Sasquatch, The Legend of Bigfoot
My DVD triple bill of Sasquatch Horror finally arrived, and with much anticipation I got to watching the film. I was sure I saw Sasquatch, The Legend Of Bigfoot as a little kiddy way back in the seventies. The name rung such a bell as did the poster, but after watching the film, I can't recall any of it bar one scene, and even then I'm not so sure. Anyway, I thought it would be fun to do a little write up on the film, to share with the Halloween Monster Party readers.
The film comes across as a documentary with its ponderous voice over and facts about the creature. It also comes across as cheaply made from the outset. The first few minutes of the film involves nothing more than stomping footsteps and lots of stock footage of woodland animals being startled by an unseen figure. But all concerns of the lack of a budget are soon cast away as the official sounding voice starts telling us all sorts of interesting facts about sightings of the Sasquatch. The famous Patterson and Gimlin footage is show and a rickety looking old computer is fed with facts about the creature. Uncannily, given these facts, it's able to produce a line drawing that looks like a still from the footage shown a moment before, and this proves, yes, proves that Bigfoot exists. See, I told you it wasn't cheap.
We then learn from Chuck Evans, the narrator that he has organized an expedition to the land of the Bigfoot, in the hope of capturing one. To aid him in this endeavor he as assembled a crack team to trek for months through the Pacific Northwest to an area that man has never set foot and it thought to be the home of the Bigfoot. Now, by this point you can be forgiven for thinking that you're watching a documentary, the opening voice over and scientific information give the impression, and the build up for the expedition looks convincing enough. They could have gotten away with the ruse, but unfortunately, the moment the expedition members are introduced, you know this has to be a badly acted fiction.
The expedition is manned by such preposterous characters that you know this is a put on. Along with the scientific crew, there's the comedy character in the clumsy red haired cook. If he wasn't enough, you're also treated to an ancient, wise mountain man, a hard bitten cynical photographer from New York and a Native American Indian tracker. The Native American fella is, well, let's put it bluntly, a white fella in a long black wig speaking clipped and hackneyed wise Indian sayings in a manner little better than sticking up you hand and going 'how'. All in all, they're a pretty motley bunch, so much bigger than life that any thoughts that this might have been a documentary are long blown.

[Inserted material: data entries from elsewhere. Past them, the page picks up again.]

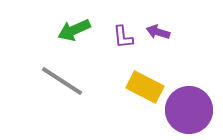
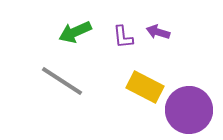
green arrow: moved 1 px right, 2 px down
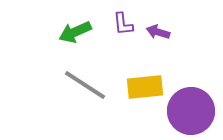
purple L-shape: moved 13 px up
gray line: moved 23 px right, 4 px down
yellow rectangle: rotated 33 degrees counterclockwise
purple circle: moved 2 px right, 1 px down
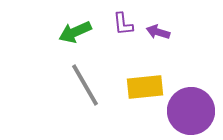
gray line: rotated 27 degrees clockwise
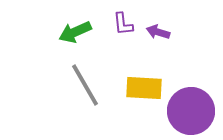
yellow rectangle: moved 1 px left, 1 px down; rotated 9 degrees clockwise
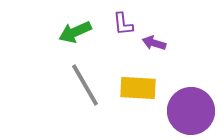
purple arrow: moved 4 px left, 11 px down
yellow rectangle: moved 6 px left
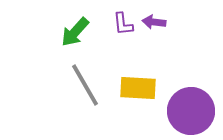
green arrow: rotated 24 degrees counterclockwise
purple arrow: moved 21 px up; rotated 10 degrees counterclockwise
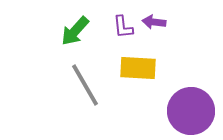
purple L-shape: moved 3 px down
green arrow: moved 1 px up
yellow rectangle: moved 20 px up
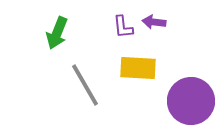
green arrow: moved 18 px left, 2 px down; rotated 20 degrees counterclockwise
purple circle: moved 10 px up
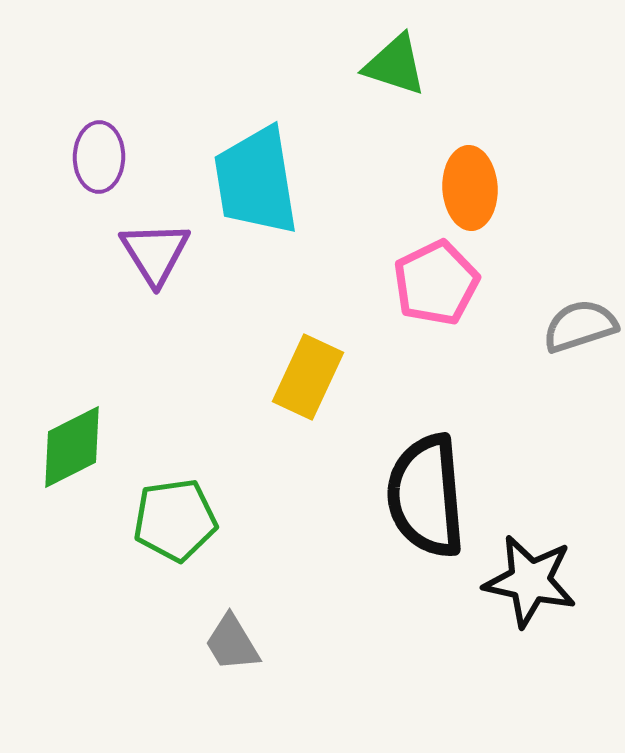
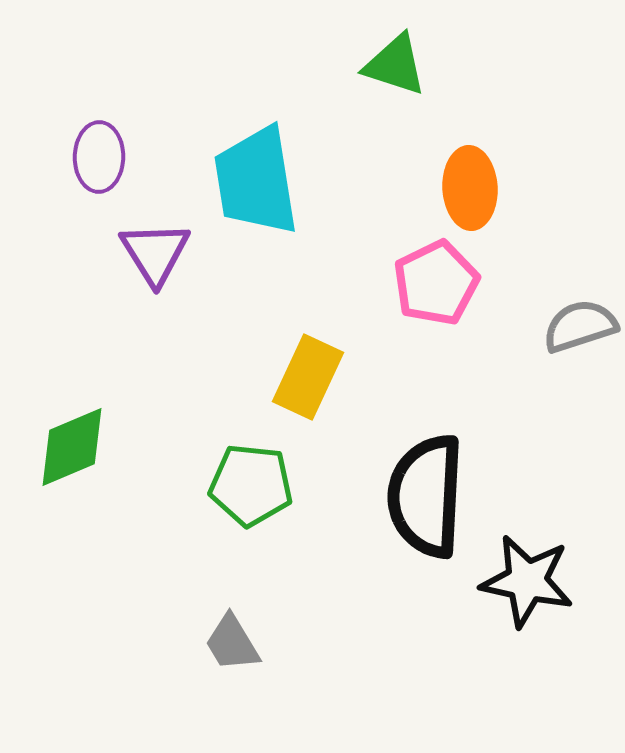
green diamond: rotated 4 degrees clockwise
black semicircle: rotated 8 degrees clockwise
green pentagon: moved 76 px right, 35 px up; rotated 14 degrees clockwise
black star: moved 3 px left
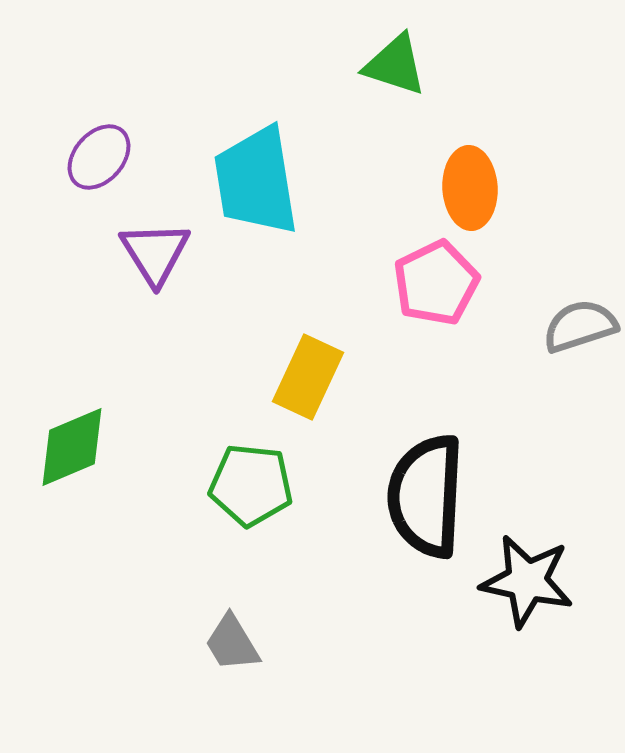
purple ellipse: rotated 40 degrees clockwise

We follow the expedition as it treks along to where the computer has told them they will find Sasquatch, and where the wise mountain man knows they live. This is the bulk of the film - trekking and wilderness calamities. They are attacked by cougar at one point, that they kill. I can't be sure they didn't actually kill it, which I hope is not the case, especially if it was just for the film. They get washed away in a river, they have comedy capers with squirrels, attacked by a bear, and they tell tales of the past when miners and trappers were attacked by big ape like creatures. After all this trekking and adventure, a couple of broken trees herald the entrance to Bigfoot's domain.
It's not all camping adventures though, we're constantly reminded of the creatures ever present danger by endless point of view shots and weird animal noises and footprints. In Bigfoot's domainthings get extra paranoid. The team hunker down for the night, setting up an elaborate system of trip wires to warn of any approaching Bigfoot. They get their tranquilizer guns at the ready, and from the early tales of Sasquatch attacks, we know these creatures can kick butt (as in throw papiermachié rocks) and the team are scared.
Before you know it, the trip wires set off the alarms, and a number of creatures attack the camp. I say creatures, you can't quite be sure. You get the odd glimpse here and there, but nothing definite. Tables get thrown about, large fake boulders are rolled through the camp, the team all miss their targets and get injured in the process. They survive the night, but decide that after all their trekking, the best thing to do is run like the wind back home. And that's exactly what they do, Sasquatchless and beaten, with nothing more than a few footprint casts and broken bones to show for their trouble.
Now me, I love these kind of cheap schlocky horror films, and there was much to enjoy in this one, especially if you like the great outdoors. I read somewhere that they used actual Sasquatch recordings for the creatures noises in it, which sounds like nonsense, unless a Sasquatch actually sounds like an air raid siren. It's all very leaden, but you get the idea the guys in the film are having fun at least. It's a shame we don't get to see more of the Sasquatch creatures, but my guess is they would have blown their budget doing so, and in a way it's nice that the creature is kept almost secret.
It's fair to say film is no oscar winner, and irredeemably a product of the seventies, but there's a lot of fun to be had along the way for us monster fans. There are a couple of other films on the disc as well to enjoy - Snowbeast is another I saw as a kid in the 1970s, but I watched it again a couple of years ago and it was dreadful... With that in mind I will have to try out Snow Creature (1954) soon. I'll let you know if it's any better.